Quoted passage:
+--
🪻 distributed transcription service thistle.dunkirk.sh
README.md

Whisper Transcription Server#

This is a FastAPI server that provides real-time audio transcription using the faster-whisper library.

Features#

  • Real-time transcription with streaming progress updates
  • Supports multiple audio formats (MP3, WAV, M4A, etc.)
  • Language detection
  • Segment-based transcription with timestamps
  • RESTful API endpoint

Setup#

1. Install Dependencies#

pip install -r requirements.txt

2. Run the Server#

Option 1: Manual setup

pip install -r requirements.txt
python main.py

Option 2: Quick start script

./run.sh

The server will start on http://localhost:8000 and load the Whisper model (this may take a few minutes on first run).

API Usage#

POST /transcribe-with-progress#

Upload an audio file to get real-time transcription progress.

Example with curl:

curl -X POST "http://localhost:8000/transcribe-with-progress" \
     -F "file=@/path/to/your/audio.mp3"
+--
Dataset extract:

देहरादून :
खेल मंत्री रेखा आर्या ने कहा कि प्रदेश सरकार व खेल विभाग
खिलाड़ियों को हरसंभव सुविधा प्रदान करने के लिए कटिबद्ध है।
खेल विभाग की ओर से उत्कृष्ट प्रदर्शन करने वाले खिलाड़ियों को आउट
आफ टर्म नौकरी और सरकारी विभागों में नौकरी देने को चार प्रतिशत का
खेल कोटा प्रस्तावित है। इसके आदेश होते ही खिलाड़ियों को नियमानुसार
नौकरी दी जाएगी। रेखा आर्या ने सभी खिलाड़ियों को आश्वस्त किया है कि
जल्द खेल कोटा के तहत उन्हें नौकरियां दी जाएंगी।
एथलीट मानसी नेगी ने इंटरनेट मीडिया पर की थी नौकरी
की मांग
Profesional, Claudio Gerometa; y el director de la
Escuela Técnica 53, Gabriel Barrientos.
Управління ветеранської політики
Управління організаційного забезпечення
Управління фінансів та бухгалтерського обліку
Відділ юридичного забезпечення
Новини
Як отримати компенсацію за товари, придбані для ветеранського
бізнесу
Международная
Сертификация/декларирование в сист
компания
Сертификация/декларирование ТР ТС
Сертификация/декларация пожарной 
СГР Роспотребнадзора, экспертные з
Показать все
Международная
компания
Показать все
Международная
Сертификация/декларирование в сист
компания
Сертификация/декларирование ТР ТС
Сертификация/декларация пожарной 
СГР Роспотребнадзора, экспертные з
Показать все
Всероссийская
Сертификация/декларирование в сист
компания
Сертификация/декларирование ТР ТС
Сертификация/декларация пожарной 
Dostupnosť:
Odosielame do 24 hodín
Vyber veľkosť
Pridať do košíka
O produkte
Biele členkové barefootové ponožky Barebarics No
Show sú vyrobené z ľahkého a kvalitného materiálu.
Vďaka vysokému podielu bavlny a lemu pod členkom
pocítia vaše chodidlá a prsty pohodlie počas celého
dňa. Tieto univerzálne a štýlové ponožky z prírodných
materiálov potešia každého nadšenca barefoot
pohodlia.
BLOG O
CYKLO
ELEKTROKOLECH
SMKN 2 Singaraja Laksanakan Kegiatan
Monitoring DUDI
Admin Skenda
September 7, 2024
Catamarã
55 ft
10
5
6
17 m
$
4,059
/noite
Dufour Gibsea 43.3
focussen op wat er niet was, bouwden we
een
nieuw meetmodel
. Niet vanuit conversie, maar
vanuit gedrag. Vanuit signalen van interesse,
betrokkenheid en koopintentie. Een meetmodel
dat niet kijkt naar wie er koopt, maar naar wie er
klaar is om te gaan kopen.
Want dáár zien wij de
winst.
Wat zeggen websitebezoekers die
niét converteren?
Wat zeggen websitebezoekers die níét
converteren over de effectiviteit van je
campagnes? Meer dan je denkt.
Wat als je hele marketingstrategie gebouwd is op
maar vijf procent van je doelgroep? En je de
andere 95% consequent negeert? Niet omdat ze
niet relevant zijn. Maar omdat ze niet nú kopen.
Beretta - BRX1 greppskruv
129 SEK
+--
Write the next part of the Whisper transcription server README, picking up right after the curl command.

Solved exercise:
Streaming Response: The endpoint returns a stream of JSON objects:

{"status": "starting", "total_duration": 15.36, "language": "en", "language_probability": 0.99}
{"status": "progress", "percentage": 25.59, "start": 0.0, "end": 3.93, "text": "This is a test of the transcription server."}
{"status": "progress", "percentage": 57.68, "start": 3.93, "end": 8.86, "text": "It should be streaming the results back in real time."}
{"status": "complete"}

Response Format#

  • starting: Initial metadata about the audio file
  • progress: Transcription segments with progress percentage
  • complete: Transcription finished successfully
  • error: An error occurred during transcription

Configuration#

You can modify the model settings in main.py:

model_size = "base"  # Options: tiny, base, small, medium, large-v1, large-v2, large-v3
model = WhisperModel(model_size, device="cpu", compute_type="int8")

For GPU acceleration, change to:

model = WhisperModel(model_size, device="cuda", compute_type="float16")

Integration with Thistle#

This server is designed to work with the Thistle web application. Set the WHISPER_SERVICE_URL environment variable in Thistle to point to this server.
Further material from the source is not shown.